Fusion-based imaging using ground-penetrating radar (GPR) and ultrasonic echo array (UEA) was employed to track damage progression in the columns of two full-scale reinforced concrete (RC) bridge column-footing subassembly laboratory specimens. The specimens had different lap-splice detailing and were subjected to reverse-cyclic lateral loading simulating a subduction zone earthquake. GPR and UEA scans were performed on the east and west faces of the columns at select ductility levels. Reconstructed images were obtained using the extended total focusing method (XTFM) and fused using a wavelet-based technique. Composite images of each column's interior were created by merging the images from both sides. A quantitative analysis based on the structural similarity (SSIM) index accurately captured damage progression. A backwall analysis using the amplitude of the backwall reflector was also performed. Changes as early as in the first measurement (μ = 0.5 displacement ductility level) could be detected. Damage variation along the column height was observed, consistent with greater damage at the base. The proposed analyses distinguished the structural behavior differences between the two specimens.

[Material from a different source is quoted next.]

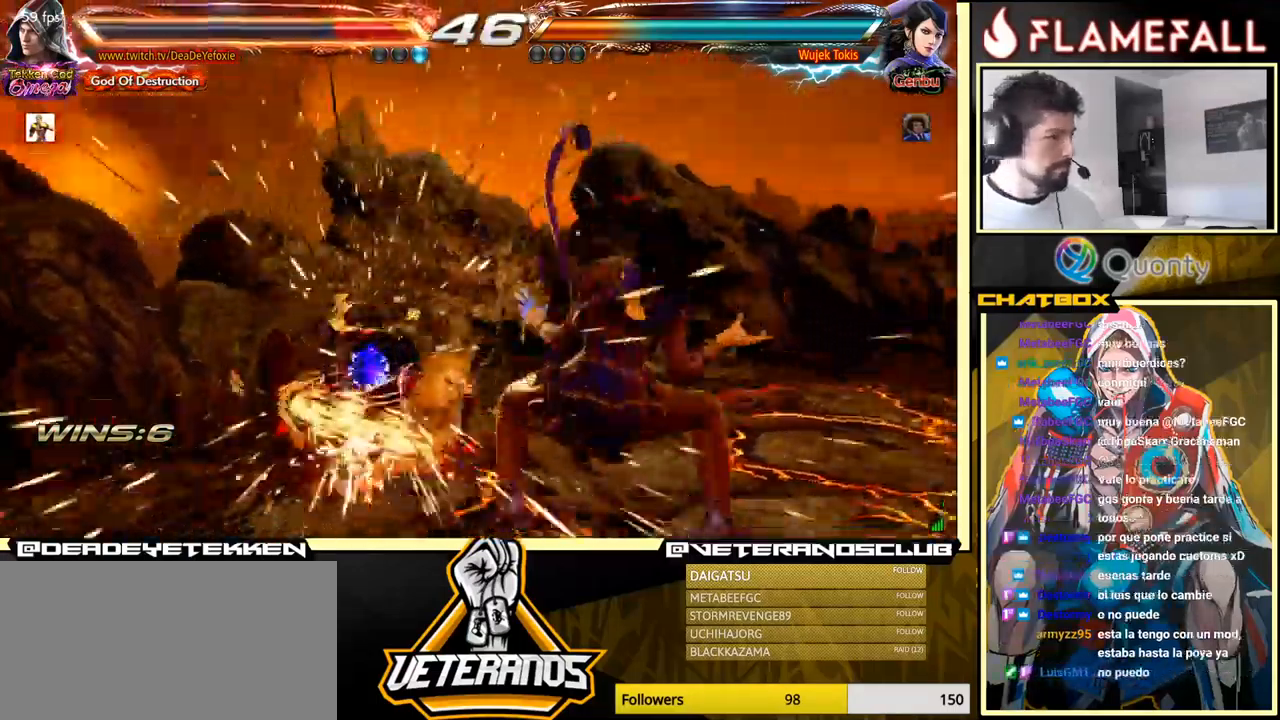
{"buttons": ["X"], "left_stick": "down", "events": [[250, "X", "down"], [300, "X", "up"], [367, "X", "down"], [417, "X", "up"], [483, "X", "down"]]}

In summary, the SSIM metric provides a valuable tool for detecting changes, while the backwall analysis offers simple yet informative insights into damage progression and distribution in full-scale RC members.

Acknowledgments

Full-scale experimental testing was carried out in the infraStructure Testing and Applied Research (iSTAR) Laboratory at Portland State University (PSU) and made possible by the Oregon Department of Transportation (ODOT) through sponsorship of their research project SPR 802 [3]. Additional funding to develop the imaging and image fusion algorithms used in this study was provided by a joint-seed grant from the Oregon Health and Science University (OHSU) and PSU. Research assistants at the iSTAR Laboratory, i.e., Patrick McCoy, Ilya Palnikov, Gregory Norton, Bradley Sharpshair, and Yuhang Wei, assisted with manufacturing, installation, and instrumentation of the test specimens, and their help is greatly appreciated.

Disclosure statement

No potential conflict of interest was reported by the authors.

Data availability statement

The data that support the findings of this study are available from the corresponding author, TS, upon reasonable request.

Additional information

Funding

The work was supported by the Oregon Department of Transportation [SPR 802]; Oregon Health and Science University and Portland State University [Joint-seed grant].